Reset dehydrated lockfile (get_certificate.pid) upon container startup #24

Closed jtcressy closed 7 years ago

jtcressy commented 7 years ago

Hi again! Your application has been working perfectly on two openshift clusters I maintain, with one small quirk that i've been able to work-around until now.

The get_certificate.pid file generated by dehydrated often cannot be updated upon container startup when the underlying volume is mounted with NFS. The container functions normally after manually deleting the file, so this should be a way to automatically handle clearing the file locks. The cron container still abides by the watcher's status after the lockfile is recreated.

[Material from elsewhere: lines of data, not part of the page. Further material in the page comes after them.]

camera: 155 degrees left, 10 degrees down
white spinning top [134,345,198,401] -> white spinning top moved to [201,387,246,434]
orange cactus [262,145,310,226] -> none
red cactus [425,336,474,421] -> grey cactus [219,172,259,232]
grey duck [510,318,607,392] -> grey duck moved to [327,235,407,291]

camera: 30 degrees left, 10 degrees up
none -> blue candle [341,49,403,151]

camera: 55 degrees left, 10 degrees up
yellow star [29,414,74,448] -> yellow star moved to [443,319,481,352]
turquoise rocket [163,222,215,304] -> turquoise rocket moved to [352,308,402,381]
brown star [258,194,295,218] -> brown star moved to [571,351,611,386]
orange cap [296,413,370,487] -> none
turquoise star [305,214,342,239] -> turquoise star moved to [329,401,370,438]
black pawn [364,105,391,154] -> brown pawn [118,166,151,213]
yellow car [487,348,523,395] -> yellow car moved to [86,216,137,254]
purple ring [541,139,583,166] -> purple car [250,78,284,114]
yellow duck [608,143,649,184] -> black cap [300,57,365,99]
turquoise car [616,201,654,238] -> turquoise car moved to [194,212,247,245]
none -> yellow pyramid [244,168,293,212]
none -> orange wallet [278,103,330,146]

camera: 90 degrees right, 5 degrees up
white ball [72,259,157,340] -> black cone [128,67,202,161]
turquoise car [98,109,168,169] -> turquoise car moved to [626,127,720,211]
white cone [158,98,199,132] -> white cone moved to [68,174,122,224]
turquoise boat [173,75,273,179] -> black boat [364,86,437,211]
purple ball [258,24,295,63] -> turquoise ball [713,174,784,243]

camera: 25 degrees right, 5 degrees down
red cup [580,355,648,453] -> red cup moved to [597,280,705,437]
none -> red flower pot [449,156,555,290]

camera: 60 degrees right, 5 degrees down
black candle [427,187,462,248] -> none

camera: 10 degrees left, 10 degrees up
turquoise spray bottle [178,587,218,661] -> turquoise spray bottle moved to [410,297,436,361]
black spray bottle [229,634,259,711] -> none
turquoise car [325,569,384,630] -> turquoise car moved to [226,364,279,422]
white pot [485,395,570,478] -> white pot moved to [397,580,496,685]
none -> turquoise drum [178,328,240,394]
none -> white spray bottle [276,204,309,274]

This problem I discovered when restarting or recreating pods. The lock file would not be deleted and the cron AND watcher containers would fail on processing each route with:

/usr/libexec/letsencrypt-container/get_certificate: line 79: /var/lib/letsencrypt-container/get_certificate.pid: Invalid argument

I have done some testing on my end and after repeatedly restarting/recreating the containers with this edit the problem goes away.

ibotty commented 7 years ago

Why do you mount the directory from NFS? It is not necessarily persistent. The state is contained completely in the routes and the acme account secret.

Having said that, I don't oppose changing to something more robust. Afaict flock locking does not work reliably on NFS. Maybe the lock file should be on a tmpfs? That is, if you still want to continue persisting the libdir.

jtcressy commented 7 years ago

I need to persist the certificates by storing them somewhere other than an emptydir. If I don't persist them and a route gets deleted, I completely loose those certs if i need to recreate the route. Of course the bot doesn't re-apply the certificates if they already exist, so i've had to manually copy/paste the certificate on recreated routes by reading from the files on the persistent volume. But that's a different issue for another time.

If you would like to change it so that the get_certificate.pid is on its own emptydir, that would be another way to fix the issue. I've simply scripted my work-around for flock problems on NFS.

ibotty commented 7 years ago

Ah, the use case of deleting the routes, and then adding them again. That did not cross my mind yet. Does that work? I would have thought, that it will not update the routes, because the certificate is still valid. Did you test that?

Re flock on NFS. Afaict you are lucky it did work at all!

There is also a race condition when starting up containers (because one of the three (say, cron) could already get a new certificate, installing the lock as intended, while the other (say watcher), deletes the lock.)

Would you like to describe your use case in the Readme in a separate pull request? If you'd like to have a go at changing the implementation to lock in another dir, I would very appreciate it. I am in holidays for the next week and will not get to it.

jtcressy commented 7 years ago

Yes, recreating routes with valid certs in datadir results in the container logging that the certificate is still valid, but it does not re-apply the certificate data to the route. I have to manually edit the route to add the certificate. I assume it works normally when the certificate actually needs to be renewed.

I'm thinking maybe adding checks for whether the route contains the correct certificates and forcibly update if they are incorrect.

(NFS has been the largest PITA i've ever had to deal with, but I can't come up with a better solution to support dynamic provisioning of pvc's. I got lucky with it this time.)

For a possible race condition, I can probably look at telling dehydrated to put its lock file somewhere else that i can put an emptyDir on for cron to see it. I can cancel this PR for now and investigate this.